Task =
Output range, inclusive: from the line containing "cells in human" to the line containing "magnification brightfield microscopy". Restate those lines from the data below word for word and only those.

- - - - -

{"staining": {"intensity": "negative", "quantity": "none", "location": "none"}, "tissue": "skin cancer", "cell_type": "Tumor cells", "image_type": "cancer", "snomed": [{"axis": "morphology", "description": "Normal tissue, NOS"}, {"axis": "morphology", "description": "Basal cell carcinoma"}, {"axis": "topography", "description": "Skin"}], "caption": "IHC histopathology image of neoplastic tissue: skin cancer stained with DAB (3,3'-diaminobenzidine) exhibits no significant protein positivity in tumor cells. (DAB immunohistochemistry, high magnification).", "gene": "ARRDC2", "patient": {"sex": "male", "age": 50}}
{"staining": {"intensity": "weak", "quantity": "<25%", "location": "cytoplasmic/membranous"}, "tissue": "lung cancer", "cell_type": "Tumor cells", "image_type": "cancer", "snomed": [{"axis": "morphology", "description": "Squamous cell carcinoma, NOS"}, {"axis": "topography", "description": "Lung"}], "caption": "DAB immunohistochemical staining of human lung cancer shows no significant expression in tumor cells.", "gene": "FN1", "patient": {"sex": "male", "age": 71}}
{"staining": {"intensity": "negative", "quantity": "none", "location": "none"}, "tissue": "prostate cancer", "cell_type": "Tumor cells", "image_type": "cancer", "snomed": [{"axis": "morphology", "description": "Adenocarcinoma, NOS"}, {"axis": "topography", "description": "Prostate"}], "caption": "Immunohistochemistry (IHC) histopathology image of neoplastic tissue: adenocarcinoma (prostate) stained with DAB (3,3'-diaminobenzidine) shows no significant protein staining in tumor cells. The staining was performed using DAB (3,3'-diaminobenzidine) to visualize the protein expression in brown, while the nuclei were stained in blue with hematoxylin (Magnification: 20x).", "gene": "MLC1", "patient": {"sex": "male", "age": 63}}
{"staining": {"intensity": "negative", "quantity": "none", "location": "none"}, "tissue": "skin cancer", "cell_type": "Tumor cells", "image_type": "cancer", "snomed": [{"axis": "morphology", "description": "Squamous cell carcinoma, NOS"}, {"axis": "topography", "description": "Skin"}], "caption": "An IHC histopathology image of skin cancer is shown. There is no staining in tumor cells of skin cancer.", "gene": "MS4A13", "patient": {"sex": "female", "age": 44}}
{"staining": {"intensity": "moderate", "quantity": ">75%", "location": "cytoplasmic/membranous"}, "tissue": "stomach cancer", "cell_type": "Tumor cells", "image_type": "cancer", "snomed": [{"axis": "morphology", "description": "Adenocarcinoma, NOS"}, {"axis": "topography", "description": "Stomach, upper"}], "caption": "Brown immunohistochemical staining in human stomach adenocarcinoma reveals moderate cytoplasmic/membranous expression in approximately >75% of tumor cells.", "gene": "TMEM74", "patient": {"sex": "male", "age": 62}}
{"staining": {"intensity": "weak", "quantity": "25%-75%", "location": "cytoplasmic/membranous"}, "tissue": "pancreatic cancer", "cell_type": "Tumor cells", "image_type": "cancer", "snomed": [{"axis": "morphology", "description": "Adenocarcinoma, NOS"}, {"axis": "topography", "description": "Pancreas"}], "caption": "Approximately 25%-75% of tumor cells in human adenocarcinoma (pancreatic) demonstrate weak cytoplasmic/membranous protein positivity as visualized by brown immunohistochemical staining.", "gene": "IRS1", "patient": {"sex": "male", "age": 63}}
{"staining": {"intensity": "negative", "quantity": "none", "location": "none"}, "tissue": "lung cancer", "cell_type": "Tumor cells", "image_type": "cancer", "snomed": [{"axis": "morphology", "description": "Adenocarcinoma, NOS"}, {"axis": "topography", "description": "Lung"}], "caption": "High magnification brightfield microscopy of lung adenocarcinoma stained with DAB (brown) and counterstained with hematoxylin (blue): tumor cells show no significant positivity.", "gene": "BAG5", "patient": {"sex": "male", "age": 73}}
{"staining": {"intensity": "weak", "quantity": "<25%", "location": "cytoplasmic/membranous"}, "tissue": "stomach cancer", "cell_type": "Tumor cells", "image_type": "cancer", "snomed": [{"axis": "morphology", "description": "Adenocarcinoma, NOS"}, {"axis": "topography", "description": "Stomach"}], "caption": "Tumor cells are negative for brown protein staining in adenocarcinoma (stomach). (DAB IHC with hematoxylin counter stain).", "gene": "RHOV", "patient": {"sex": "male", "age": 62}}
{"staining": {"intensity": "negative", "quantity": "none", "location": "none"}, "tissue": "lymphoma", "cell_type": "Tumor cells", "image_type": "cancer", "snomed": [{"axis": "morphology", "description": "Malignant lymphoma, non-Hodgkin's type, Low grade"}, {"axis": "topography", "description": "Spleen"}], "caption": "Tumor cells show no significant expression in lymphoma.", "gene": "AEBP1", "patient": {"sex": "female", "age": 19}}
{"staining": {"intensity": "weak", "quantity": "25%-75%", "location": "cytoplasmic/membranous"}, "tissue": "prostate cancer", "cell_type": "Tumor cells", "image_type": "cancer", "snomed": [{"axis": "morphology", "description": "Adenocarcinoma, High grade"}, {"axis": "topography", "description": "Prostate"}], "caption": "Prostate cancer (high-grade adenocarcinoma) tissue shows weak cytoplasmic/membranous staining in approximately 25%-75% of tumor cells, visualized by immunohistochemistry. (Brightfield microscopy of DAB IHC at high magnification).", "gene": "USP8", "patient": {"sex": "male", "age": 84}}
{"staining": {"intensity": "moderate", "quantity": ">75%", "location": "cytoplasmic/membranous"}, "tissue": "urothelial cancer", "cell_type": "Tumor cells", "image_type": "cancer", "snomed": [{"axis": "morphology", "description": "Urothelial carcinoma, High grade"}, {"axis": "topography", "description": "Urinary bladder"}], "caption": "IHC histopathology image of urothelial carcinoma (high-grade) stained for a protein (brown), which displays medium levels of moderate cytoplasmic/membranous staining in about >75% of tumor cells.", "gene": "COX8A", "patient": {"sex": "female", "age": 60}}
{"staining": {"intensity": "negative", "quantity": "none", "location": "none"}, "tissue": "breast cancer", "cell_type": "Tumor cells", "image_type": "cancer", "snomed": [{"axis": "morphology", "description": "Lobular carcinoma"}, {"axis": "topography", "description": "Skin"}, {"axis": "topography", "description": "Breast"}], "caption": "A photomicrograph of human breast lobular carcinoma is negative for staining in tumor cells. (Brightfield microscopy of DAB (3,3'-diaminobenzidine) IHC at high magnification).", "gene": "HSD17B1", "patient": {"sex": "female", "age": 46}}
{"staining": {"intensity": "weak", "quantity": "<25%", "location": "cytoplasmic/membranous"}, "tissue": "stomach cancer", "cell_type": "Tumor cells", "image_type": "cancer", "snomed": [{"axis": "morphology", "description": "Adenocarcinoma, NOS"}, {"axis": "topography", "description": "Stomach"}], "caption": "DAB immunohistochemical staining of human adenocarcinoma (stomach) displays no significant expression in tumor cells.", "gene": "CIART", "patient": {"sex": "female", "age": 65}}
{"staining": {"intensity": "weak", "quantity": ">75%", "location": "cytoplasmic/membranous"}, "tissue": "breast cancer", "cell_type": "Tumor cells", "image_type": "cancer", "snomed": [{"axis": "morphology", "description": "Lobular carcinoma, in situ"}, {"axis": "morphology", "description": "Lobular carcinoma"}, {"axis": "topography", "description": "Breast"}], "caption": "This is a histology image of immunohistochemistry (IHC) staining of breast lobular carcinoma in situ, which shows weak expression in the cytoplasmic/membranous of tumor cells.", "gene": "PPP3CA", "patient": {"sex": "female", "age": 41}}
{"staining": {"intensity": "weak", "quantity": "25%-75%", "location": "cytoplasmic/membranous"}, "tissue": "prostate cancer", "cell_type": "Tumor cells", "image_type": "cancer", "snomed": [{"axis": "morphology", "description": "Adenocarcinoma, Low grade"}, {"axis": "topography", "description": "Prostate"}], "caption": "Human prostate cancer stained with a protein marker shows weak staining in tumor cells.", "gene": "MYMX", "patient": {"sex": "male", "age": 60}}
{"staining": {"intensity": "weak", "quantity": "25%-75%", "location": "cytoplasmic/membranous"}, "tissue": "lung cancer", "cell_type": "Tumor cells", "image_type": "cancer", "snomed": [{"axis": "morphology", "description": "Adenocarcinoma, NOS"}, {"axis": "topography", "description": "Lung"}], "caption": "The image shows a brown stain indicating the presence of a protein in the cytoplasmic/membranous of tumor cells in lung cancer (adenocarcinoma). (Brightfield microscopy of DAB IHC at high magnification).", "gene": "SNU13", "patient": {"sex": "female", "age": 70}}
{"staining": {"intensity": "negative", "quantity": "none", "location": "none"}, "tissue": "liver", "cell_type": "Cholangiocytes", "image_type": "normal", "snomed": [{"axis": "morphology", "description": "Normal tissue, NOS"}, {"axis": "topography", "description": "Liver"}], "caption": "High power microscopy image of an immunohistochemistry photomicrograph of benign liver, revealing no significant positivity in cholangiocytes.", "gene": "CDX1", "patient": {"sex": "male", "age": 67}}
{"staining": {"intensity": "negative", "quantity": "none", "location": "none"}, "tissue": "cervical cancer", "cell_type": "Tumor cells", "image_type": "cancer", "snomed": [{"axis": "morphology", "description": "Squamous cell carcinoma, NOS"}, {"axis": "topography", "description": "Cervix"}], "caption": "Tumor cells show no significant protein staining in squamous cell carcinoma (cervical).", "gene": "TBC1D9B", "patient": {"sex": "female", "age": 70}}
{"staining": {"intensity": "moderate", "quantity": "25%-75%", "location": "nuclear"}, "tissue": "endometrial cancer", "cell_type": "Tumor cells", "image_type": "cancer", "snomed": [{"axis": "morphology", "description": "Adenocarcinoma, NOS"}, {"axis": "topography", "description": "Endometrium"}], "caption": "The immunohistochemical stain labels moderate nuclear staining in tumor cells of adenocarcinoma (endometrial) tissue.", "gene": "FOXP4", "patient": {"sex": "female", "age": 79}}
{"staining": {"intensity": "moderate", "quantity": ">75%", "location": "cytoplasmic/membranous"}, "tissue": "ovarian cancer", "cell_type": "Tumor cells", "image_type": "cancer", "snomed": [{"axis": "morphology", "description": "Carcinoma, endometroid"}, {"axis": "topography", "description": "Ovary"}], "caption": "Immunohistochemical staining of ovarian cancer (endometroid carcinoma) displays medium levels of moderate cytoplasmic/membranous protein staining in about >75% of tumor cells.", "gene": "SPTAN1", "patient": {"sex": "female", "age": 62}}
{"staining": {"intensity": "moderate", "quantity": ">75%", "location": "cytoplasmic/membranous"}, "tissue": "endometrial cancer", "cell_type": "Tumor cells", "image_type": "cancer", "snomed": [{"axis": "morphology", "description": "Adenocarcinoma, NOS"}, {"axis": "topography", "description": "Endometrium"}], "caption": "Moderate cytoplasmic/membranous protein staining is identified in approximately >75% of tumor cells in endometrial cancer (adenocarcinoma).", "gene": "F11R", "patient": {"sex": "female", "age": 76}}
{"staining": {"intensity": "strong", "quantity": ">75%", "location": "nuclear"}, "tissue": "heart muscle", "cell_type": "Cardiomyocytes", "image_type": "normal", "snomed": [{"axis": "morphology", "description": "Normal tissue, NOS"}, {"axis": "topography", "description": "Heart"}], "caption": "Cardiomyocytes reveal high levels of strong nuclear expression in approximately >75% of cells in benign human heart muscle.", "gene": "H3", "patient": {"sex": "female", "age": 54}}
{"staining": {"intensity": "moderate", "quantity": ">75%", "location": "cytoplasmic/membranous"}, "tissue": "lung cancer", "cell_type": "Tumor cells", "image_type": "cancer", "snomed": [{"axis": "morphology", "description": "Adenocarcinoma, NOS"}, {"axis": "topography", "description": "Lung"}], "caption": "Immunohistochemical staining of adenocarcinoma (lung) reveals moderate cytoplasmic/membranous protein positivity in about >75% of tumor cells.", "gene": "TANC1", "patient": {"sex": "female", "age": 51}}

- - - - -

Exercise output =
{"staining": {"intensity": "weak", "quantity": "25%-75%", "location": "cytoplasmic/membranous"}, "tissue": "pancreatic cancer", "cell_type": "Tumor cells", "image_type": "cancer", "snomed": [{"axis": "morphology", "description": "Adenocarcinoma, NOS"}, {"axis": "topography", "description": "Pancreas"}], "caption": "Approximately 25%-75% of tumor cells in human adenocarcinoma (pancreatic) demonstrate weak cytoplasmic/membranous protein positivity as visualized by brown immunohistochemical staining.", "gene": "IRS1", "patient": {"sex": "male", "age": 63}}
{"staining": {"intensity": "negative", "quantity": "none", "location": "none"}, "tissue": "lung cancer", "cell_type": "Tumor cells", "image_type": "cancer", "snomed": [{"axis": "morphology", "description": "Adenocarcinoma, NOS"}, {"axis": "topography", "description": "Lung"}], "caption": "High magnification brightfield microscopy of lung adenocarcinoma stained with DAB (brown) and counterstained with hematoxylin (blue): tumor cells show no significant positivity.", "gene": "BAG5", "patient": {"sex": "male", "age": 73}}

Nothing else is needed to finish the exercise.